When I wrote about Inside Out last Summer I mentioned that I didn’t like writing about kids movies very much, mostly because they rarely have a higher purpose other than entertainment and I don’t enjoy picking apart childish fun. For my dime, that isn’t so interesting to write about. Though, Pixar films have been known to possess a higher purpose.
Being that Finding Dory is a sequel to a beloved and, admittedly, very good kids film, there are certainly some interesting parallels and thematic elements to discuss. So, let’s dive in. (Get it? I’ll be here all week!)
The plot of Finding Dory is another adventure, like Finding Nemo, wherein the titular character is crossing the ocean to search for her parents whom she has suddenly started to remember again. The original film was also a familial adventure and had a personal theme of accepting personal and physical faults. The sequel dials down the ocean voyage obstacles and instead places the characters in a Sea World-like environment where many of the obstacles are man-made. This works well because they avoided treading the same water (Yeah, I got puns) as the original story.
Plot points aside, the film has several emotional moments that draw their power from our love of these characters from the first film.
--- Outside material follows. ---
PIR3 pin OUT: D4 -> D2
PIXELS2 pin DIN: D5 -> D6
In the same way you knew Marlin was sacrificing his very nature in order to find his son, you know Dory’s journey is more important than just finding her home. She’s finding herself.
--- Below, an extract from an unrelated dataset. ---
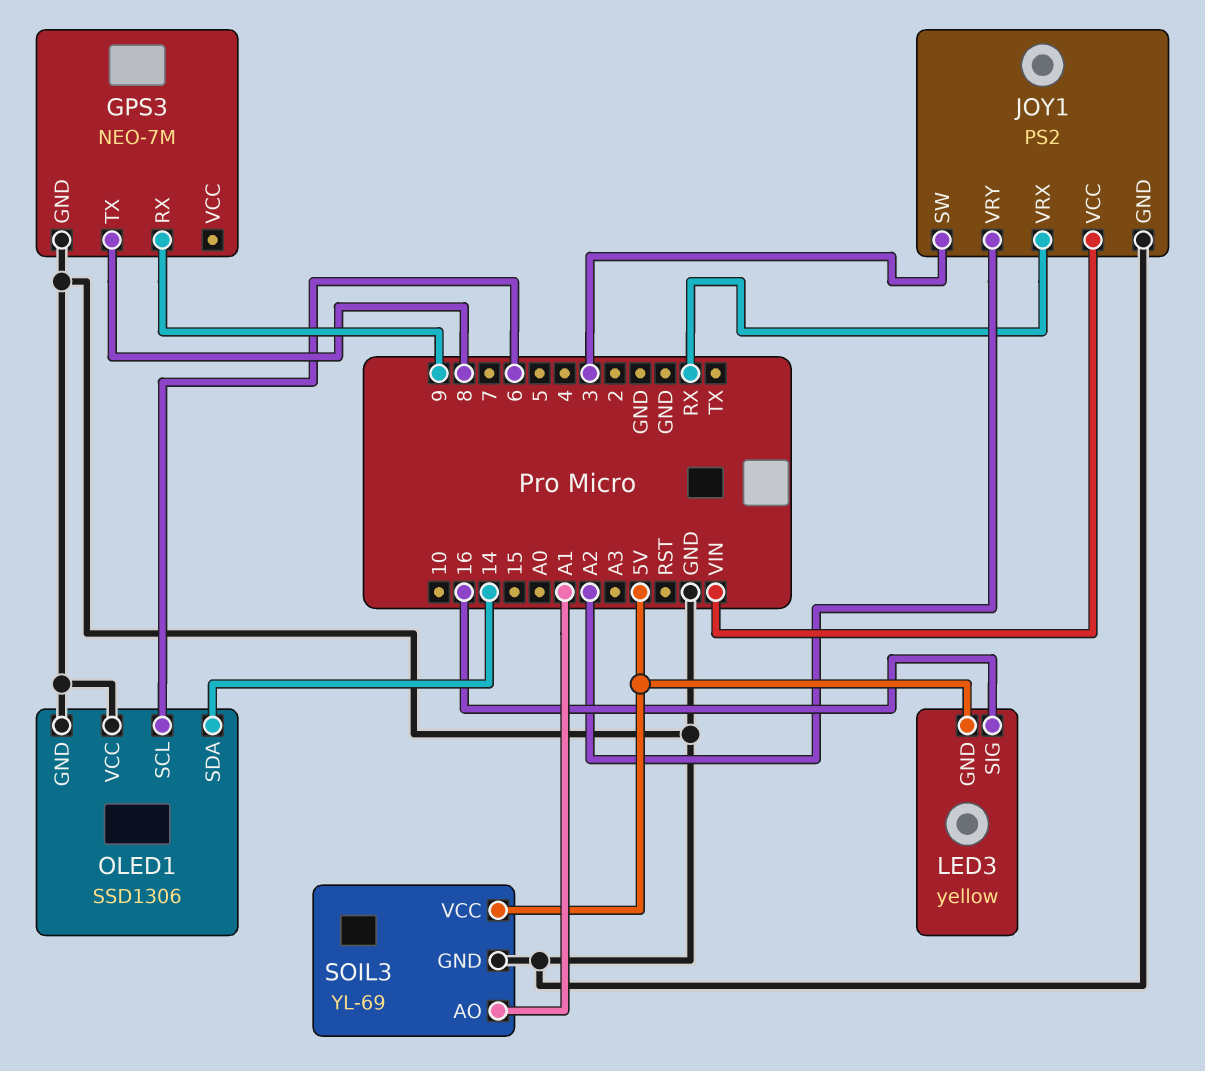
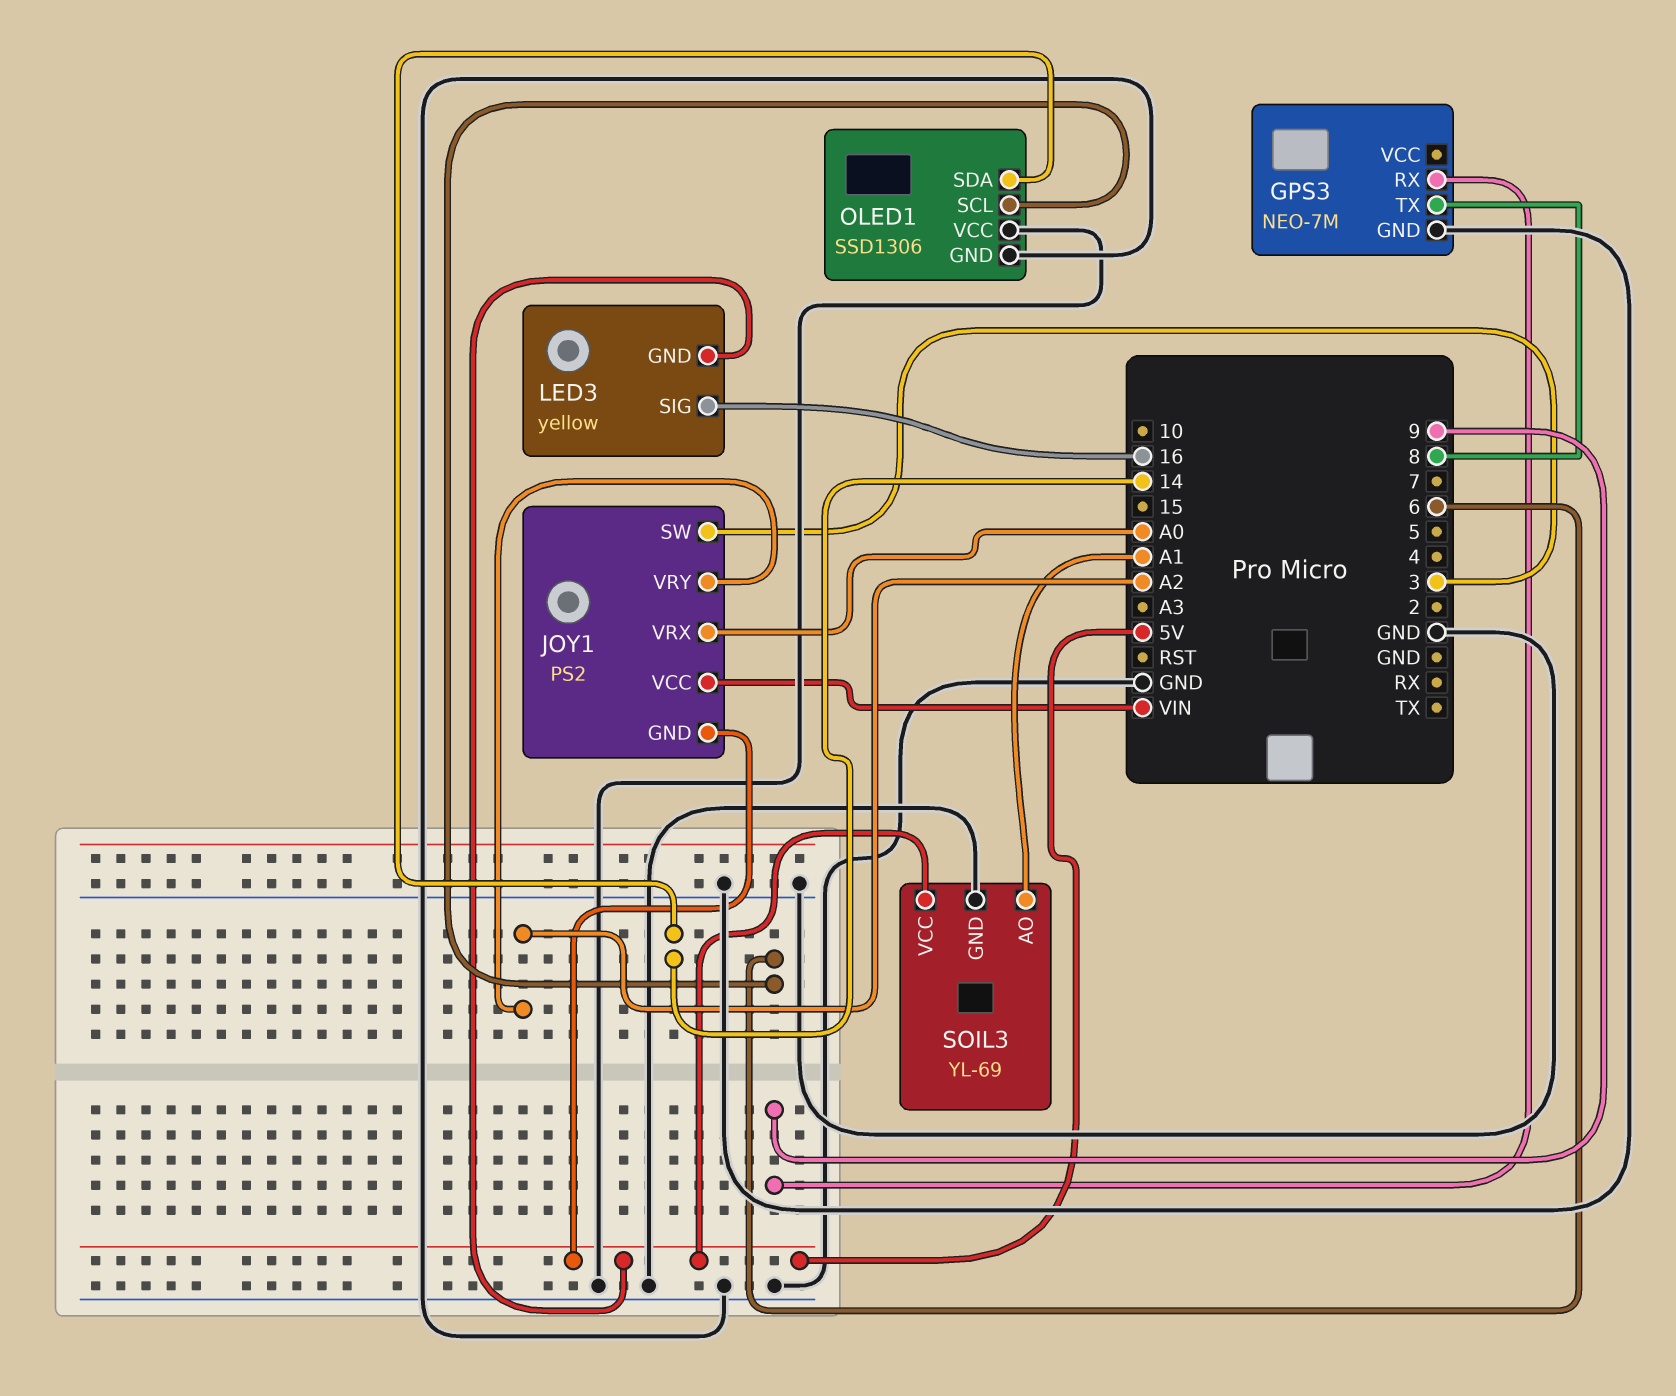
JOY1 pin GND: GND -> 5V
JOY1 pin VRX: RX -> A0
Heavy for a kids flick, right? Yes and no. The best kinds of these movies essentially offer a McGuffin, which is a narrative plot point that forces the characters to have an arc. Nemo was both a character and a goal for Marlin to achieve. Like I said, it’s just as important for Dory to find about herself as it is for her to find her parents. But in order for her to achieve her goal, she has to overcome her deficiencies and prove to herself she is capable of overcoming them. So the plot of her trying to find her parents is secondary to her own self discovery. And if you’re paying attention, this is the structure of nearly every story ever told.
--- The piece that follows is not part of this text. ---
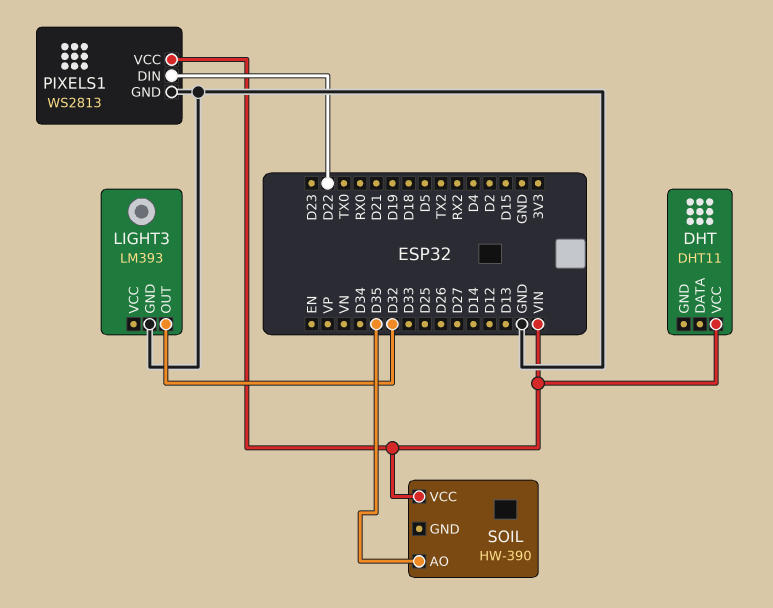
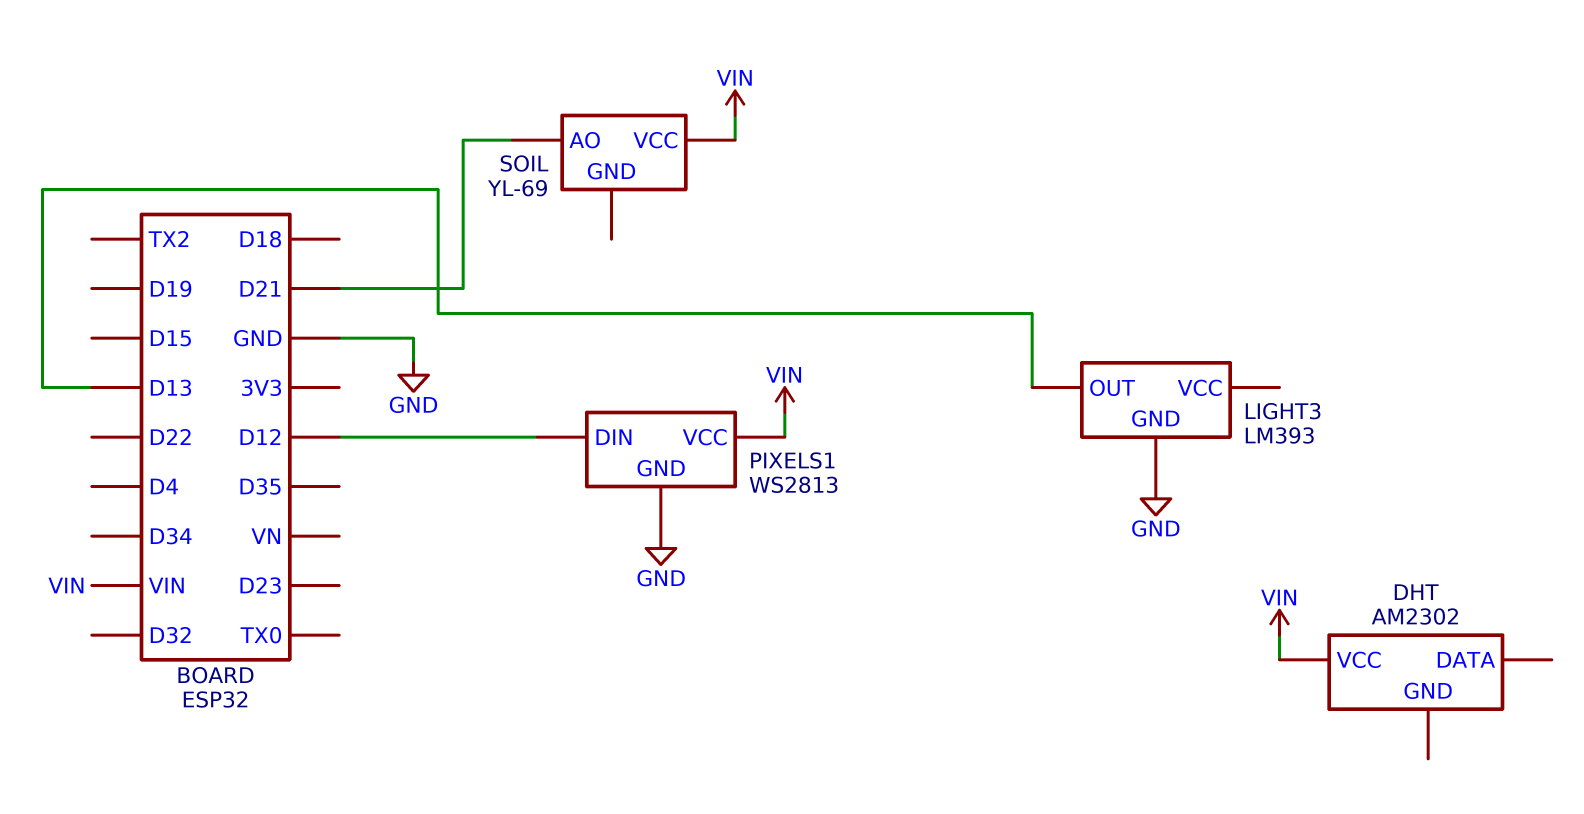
DHT: DHT11 -> AM2302
LIGHT3 pin OUT: D32 -> D13
PIXELS1 pin DIN: D22 -> D12
SOIL: HW-390 -> YL-69
SOIL pin AO: D35 -> D21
And the first film is no different. Marlin’s journey is to find his inner courage as much as it is to find his son. But he needed the tragedy of losing his son to make it possible. His over-protectiveness and neuroticism were endearing and also served as a catalyst for the events of Finding Nemo. He had undergone tragedy in the loss of his wife, which affected his psychological state, and his voyage to find his son was in stark contrast to that. It took one tragic experience to get over the other.
Interestingly, one of the most fun parts in Finding Nemo is the Woody Allen/Diane Keaton-like relationship (though, not in a romantic way) Marlin and Dory have. She is free-wheeling and careless, and he’s a nervous wreck who envisions certain death at all times. Finding Dory rarely explores this dynamic and instead separates the two very early. What this does is it provides a set-up for the characters to depend on themselves and their resources. Dory finds a new set of new and old friends which she bonds with in various ways. Sadly, Nemo has been reduced to a sidekick and more of a resource for Marlin in this film, but it’s still a fun relationship to watch.
Also of note, the voice cast is excellent. Ellen Degeneres is obviously the stand-out, as she was in Finding Nemo. It’s funny because it rarely works when a supporting character from one film is given their own film, but you could argue Finding Dory stands toe-to-toe with the first one. And a lot of that has to do with Ellen’s portrayal of Dory. She is the heart of the film in a big way.
I feel like I could babble on about the themes of family and finding your inner strength, but again, it’s a kids film and it’s all in plain sight. There isn’t anything I said in this review that you won’t see for yourself. In short, the film has an enormous heart, a big emotional impact, lovable characters (Ed O’Neil’s Octopus ((Septopus)) is a stand-out new character), and a captivating adventure plot. Highly recommended.